Image anchors marketing push

Tuesday, 25 March, 2003 - 21:00

A COMPANY’S image can become the mainstay of its marketing push. It ties together the company’s reputation and everything that it stands for and is the basis for communication to key audiences.

It can often be the difference between product sales and being left on the shelf.

However, marketing experts say that the company’s image should not be the product of a ‘good idea’. It should be planned and thought through as carefully as any other part of the company’s marketing and business plans.  

Brand and Profile Multi-discipline Design Consulting principal Peter Doeltsch said a company needed to gather information about itself before it started down the path of creating an image.

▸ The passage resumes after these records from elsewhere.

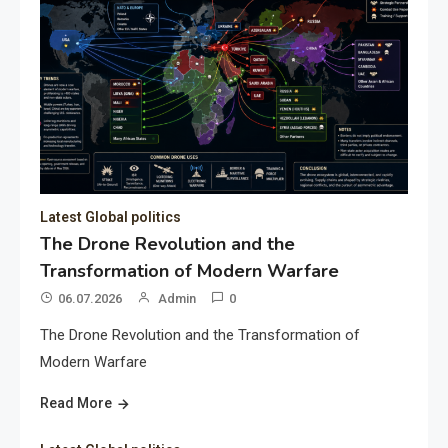
Latest Global politics
The Drone Revolution and the
Transformation of Modern Warfare
06.07.2026
Admin
0
The Drone Revolution and the Transformation of
Modern Warfare
Read More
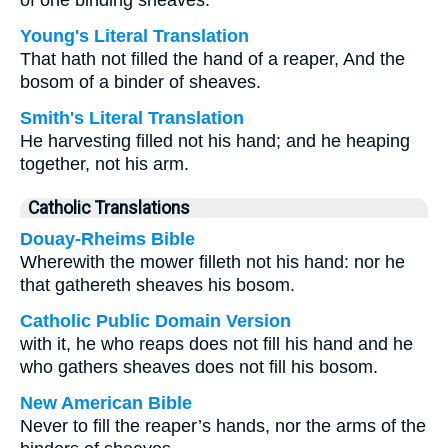
of one binding sheaves.
Young's Literal Translation
That hath not filled the hand of a reaper, And the
bosom of a binder of sheaves.
Smith's Literal Translation
He harvesting filled not his hand; and he heaping
together, not his arm.
Catholic Translations
Douay-Rheims Bible
Wherewith the mower filleth not his hand: nor he
that gathereth sheaves his bosom.
Catholic Public Domain Version
with it, he who reaps does not fill his hand and he
who gathers sheaves does not fill his bosom.
New American Bible
Never to fill the reaper’s hands, nor the arms of the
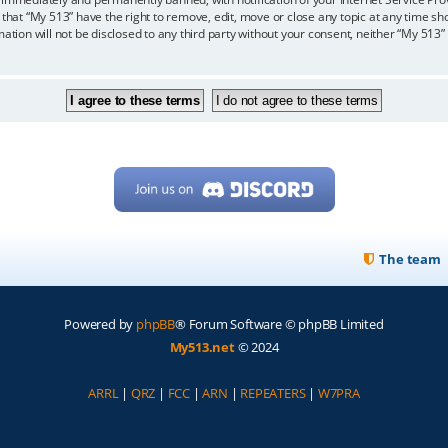
 that “My 513” have the right to remove, edit, move or close any topic at any time sh
mation will not be disclosed to any third party without your consent, neither “My 513
The team
Powered by
phpBB
® Forum Software © phpBB Limited
My513.net
© 2024
ARRL
|
QRZ
|
FCC
|
ARN
|
REPEATERS
|
W7PRA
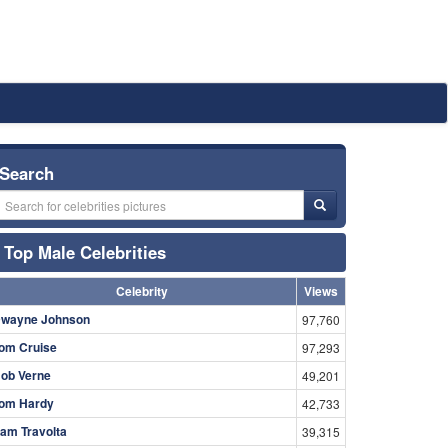
Search
Top Male Celebrities
Celebrity
Views
wayne Johnson
97,760
om Cruise
97,293
ob Verne
49,201
om Hardy
42,733
am Travolta
39,315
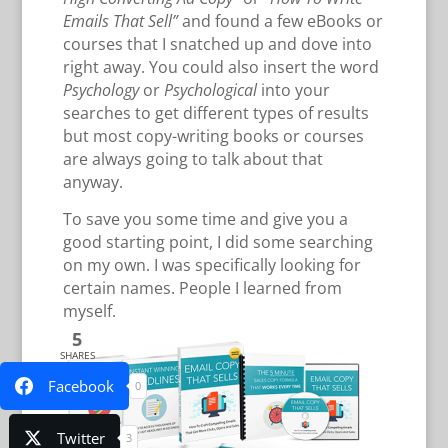
Emails That Sell”
and found a few eBooks or
courses that I snatched up and dove into
right away. You could also insert the word
Psychology
or
Psychological
into your
searches to get different types of results
but most copy-writing books or courses
are always going to talk about that
anyway.
To save you some time and give you a
good starting point, I did some searching
on my own. I was specifically looking for
certain names. People I learned from
myself.
5
SHARES
Facebook
0
Twitter
3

“Who they are and where they want to go are the sort of questions they should be asking themselves,” he said.

“You need to have some understanding of the company’s existing situation.”

Mr Doeltsch said the image creation process was invariably a long one and, potentially, an expensive one.

“It involves changing all of the company’s communications media, such as letterheads and stationery. It changes the way the company communicates,” he said.

Edensilk director Paul Curtis said putting the image in place was as important as creating the image in the first place.

“When a company launches an image that is just a tactic, but hopefully there is a plan behind it,” he said.

Mr Curtis said all of the company’s staff had to embrace the new image.

“If the organisation is fundamentally the same, the process is for nothing,” he said.

brainCells Creative Marketing managing director Allen Burtenshaw said a company’s image was the visualisation of the brand and all the attributes that the company wanted to bring out about itself.

“You have to go through a whole process of thinking before you start the creative side. Most clients come to us and they want to go straight to the creative but you have to do the planning first,” he said.

“Your brand and your image becomes your reputation.”